Why Egypt is not too big to fail
A popular saying among western think tanks and policymakers, especially in Washington, is that “Egypt is too big to fail”. But this mythical saying reflects wishful thinking more than it reflects the reality in Egypt today.
Egypt is going through a severe economic crisis amid a high level of external debt, which has soared past $145bn, although there are suspicions that the real figure is even higher. At the same time, internal public debt has ballooned to $5tn Egyptian pounds ($269bn), roughly equivalent to the country’s GDP.
The economy is based on a closed military mentality that seeks to dominate and control everything, at any cost
Egypt is simultaneously witnessing a decline in foreign investment and a drainage of hot capital amid dwindling competitive opportunities in the country, as a result of military dominance over various economic sectors and the US Federal Reserve’s recent decision to hike interest rates. In March, Egypt devalued its pound by 14 percent, and earlier this month, the country’s central bank also raised interest rates, with further economic turmoil expected in the weeks ahead.
There are several reasons for Egypt’s current economic crisis, the first and most important of which is the catastrophic failure of the economic policies pursued by General Abdel Fattah el-Sisi’s regime from 2014 until today. These include an excessive reliance on borrowing to finance projects and economic plans, alongside an absence of spending priorities.

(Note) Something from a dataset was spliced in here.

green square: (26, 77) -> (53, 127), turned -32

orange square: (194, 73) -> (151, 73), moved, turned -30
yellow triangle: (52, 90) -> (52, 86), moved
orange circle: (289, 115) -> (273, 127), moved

Rather than directing such funds towards programmes that would serve average citizens, such as healthcare, transport and education, the regime has instead financed major projects that serve only a wealthy elite. The most prominent is the New Administrative Capital project, with a price tag exceeding $50bn, which has yet to be completed amid funding shortfalls. Egypt also recently signed a contract for a $23bn high-speed train linking the country’s eastern and northern coasts.

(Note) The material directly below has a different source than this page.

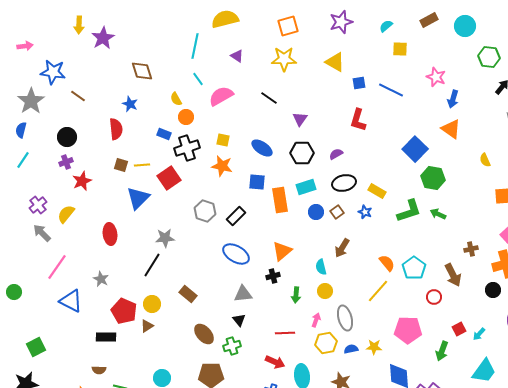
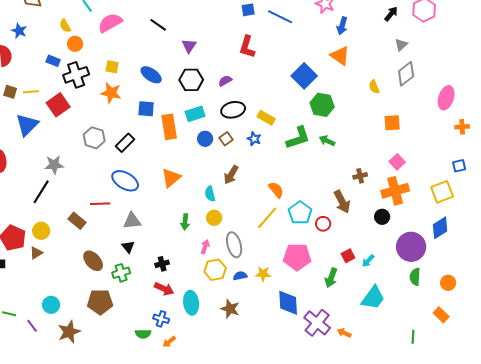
cyan pentagon: (414, 268) -> (300, 213), moved
black cross: (273, 276) -> (162, 264), moved
red line: (285, 333) -> (100, 204), moved

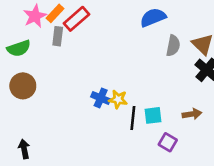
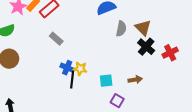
gray rectangle: (58, 36) -> (56, 39), moved, turned -56
black line: (133, 118) -> (72, 80), moved

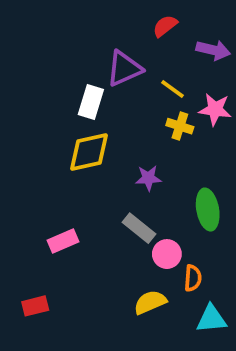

At the same time, construction and housing projects appear to be suffering from a severe shortage of demand as the economic fallout hits average citizens, with more than 12 million housing units in Egypt reportedly vacant. Yet the government has maintained its focus on projects, such as expanding the Suez Canal at a cost of more than 60 billion Egyptian pounds, without achieving any significant return on investment.
The situation has spiralled further in the wake of the Russia-Ukraine war, which has wreaked havoc on global food and fuel prices. Egypt relies heavily on imports, particularly wheat, as the world’s largest importer of grain. Ukraine and Russia are major producers and exporters of wheat, and rising food prices triggered by the war could cause mass deaths globally, Egypt’s finance minister recently warned.
The war has also had severe repercussions on the tourism sector in Egypt, curbing the usual influx of Russian and Ukrainian tourists to the country. Egypt traditionally rakes in billions annually from tourism, but those revenues already took a significant hit during the Covid-19 pandemic, and the war is adding a new burden to the Egyptian economy - not only because of declining tourism revenues, but also due to the loss of associated jobs in this sector.
At the same time, the Sisi regime has spent billions of dollars on weapons over the past eight years, putting additional pressure on the Egyptian treasury. In 2020, Egypt was among the world’s top five arms importers, along with Saudi Arabia, India, Australia and China. The regime has concluded dozens of military deals with countries such as Russia, France, Italy, Germany and the US, buying political clout at the expense of the Egyptian public.
An important question
Egypt’s current financial crisis raises many questions about its repercussions not only on the regime’s survival, but also on the cohesion of the state and society, and the extent to which Egypt is becoming a failed state on the brink of bankruptcy. Such a failure would also mean the state and its institutions could not meet the basic needs of Egyptian citizens in terms of food, drink and housing.
Such a scenario cannot be ruled out in light of the continuation of the same policies and leadership that Egypt has today - a situation in which no one in the highest echelons of powers is monitored or held accountable.
We cannot separate the political and economic aspects of the crisis gripping Egypt today. The economy is based on a closed military mentality that seeks to dominate and control everything, at any cost. Sisi has expressed his contempt for economic feasibility studies, convinced that he understands everything and can control everything, from the economy, to the political sphere, to the arts.
The latter was evident in his supervision of the television series The Choice 3, broadcasted during Ramadan, which comprised political propaganda aimed at improving the image of the Sisi regime and continuing to demonise its opponents in the Muslim Brotherhood.
It is unimaginable that Egypt will succeed in overcoming the current economic and social crisis without changing the structure of the regime, which begins with changing Sisi himself. The important question remains: how can that happen?
The views expressed in this article belong to the author and do not necessarily reflect the editorial policy of Middle East Eye.